**What is required:** Copy every line of the records verbatim, omitting the pictures from your answer.

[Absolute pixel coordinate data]

____________

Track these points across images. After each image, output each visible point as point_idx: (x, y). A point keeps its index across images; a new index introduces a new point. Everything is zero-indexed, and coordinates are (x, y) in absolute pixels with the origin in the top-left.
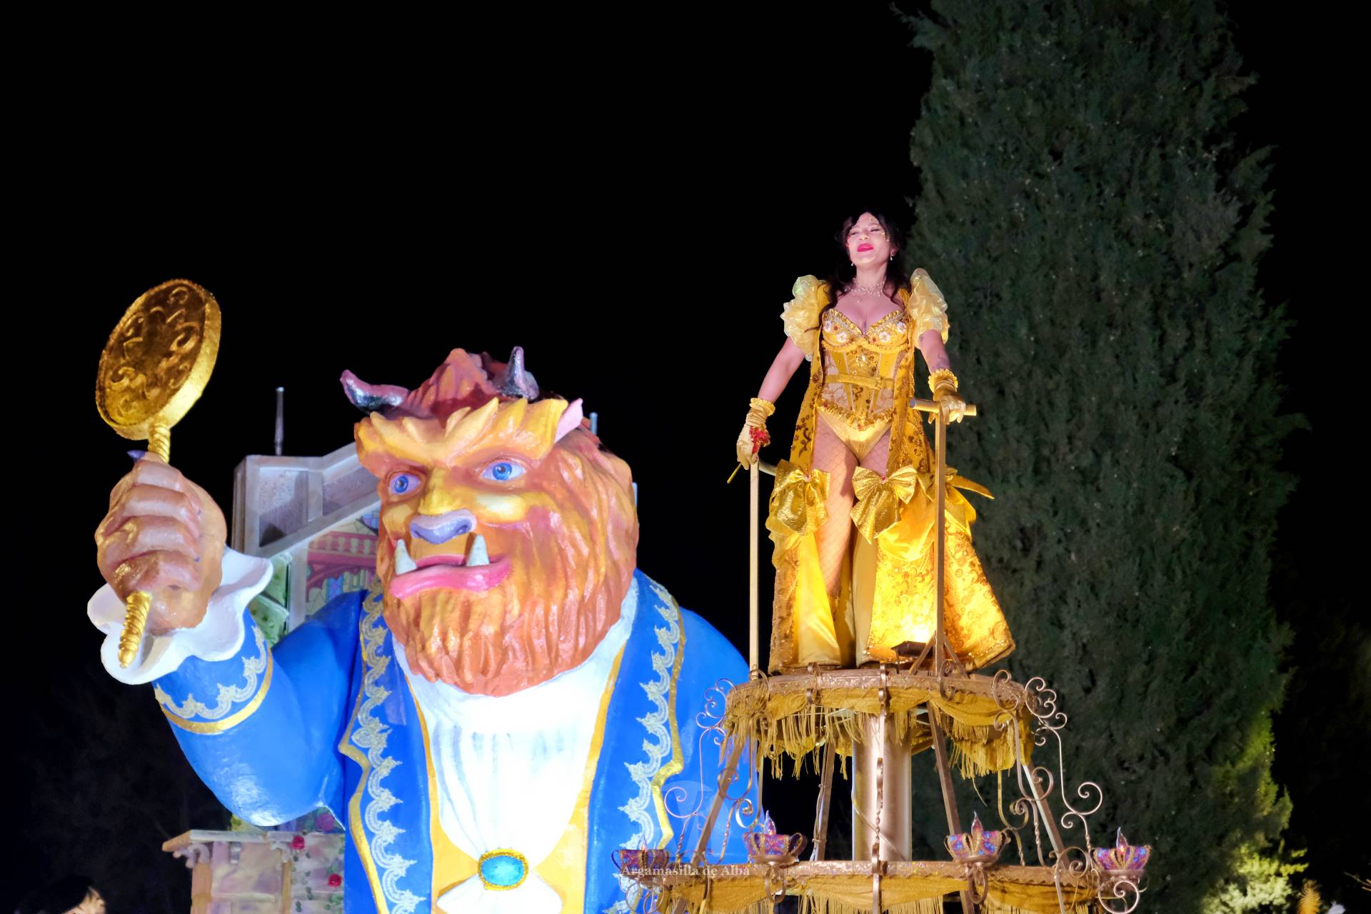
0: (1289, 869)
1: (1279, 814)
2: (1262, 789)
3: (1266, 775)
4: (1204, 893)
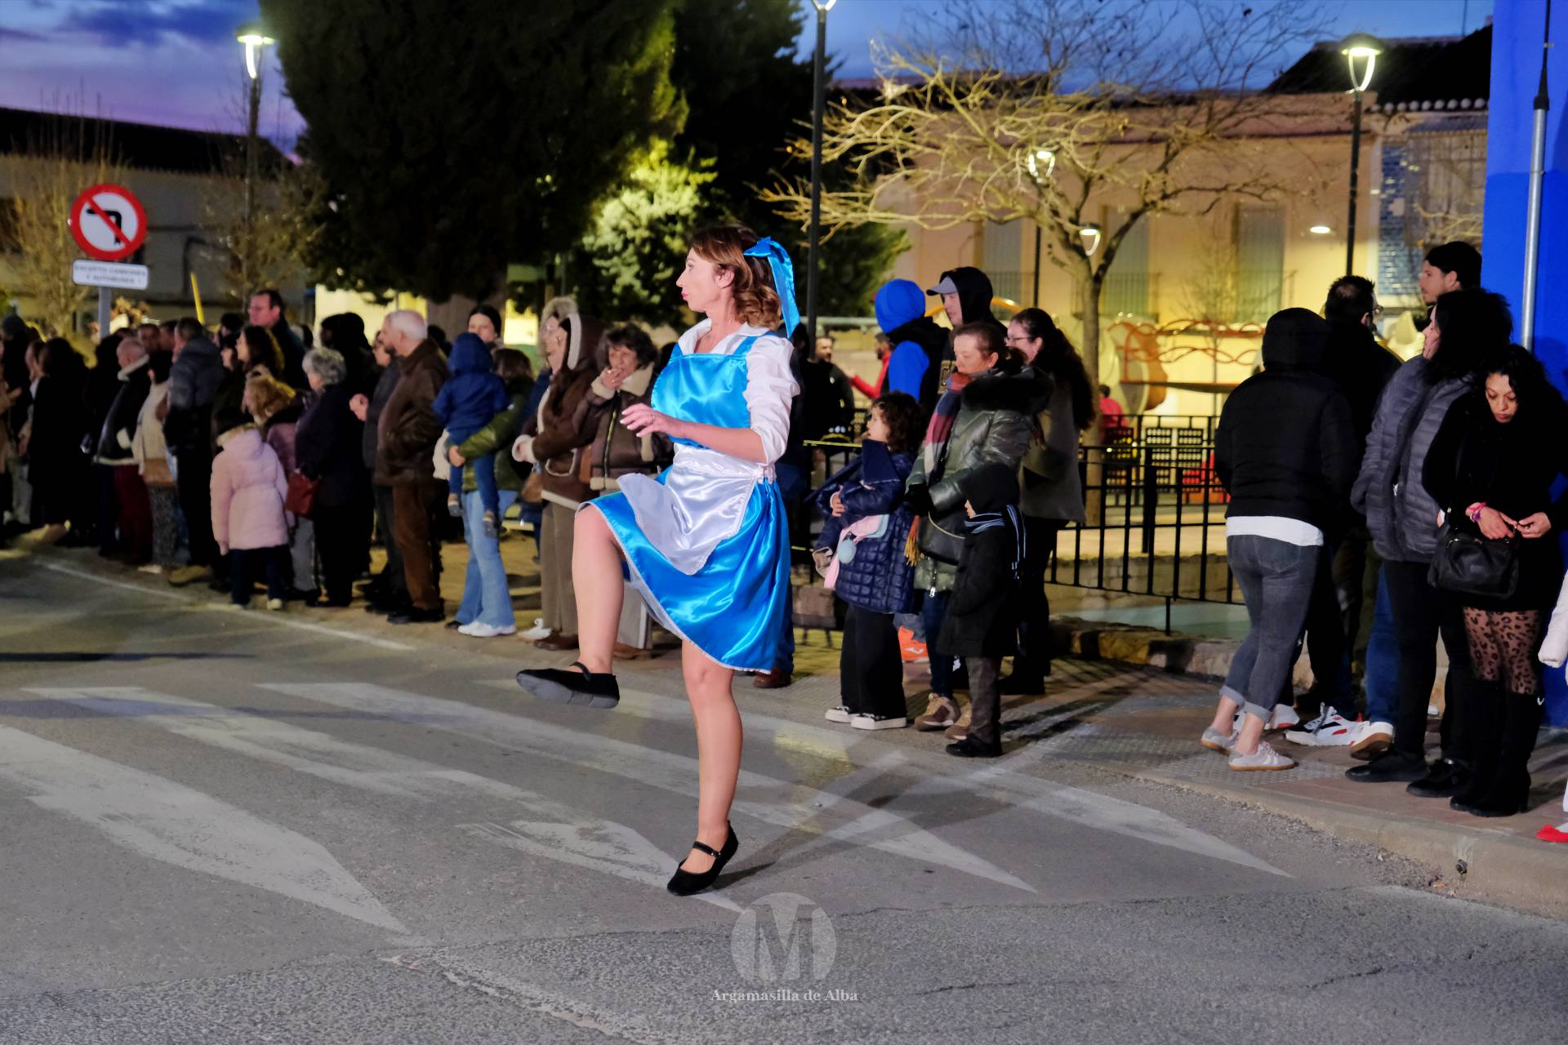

____________

**Result:**
Track these points across images. After each image, output each visible point as point_idx: (x, y). A point keeps its index across images; a new index introduces a new point. Everything is zero-indexed, and coordinates are (x, y) in absolute pixels with the origin in the top-left.
0: (1289, 869)
1: (1279, 814)
2: (1262, 789)
3: (1266, 775)
4: (1204, 893)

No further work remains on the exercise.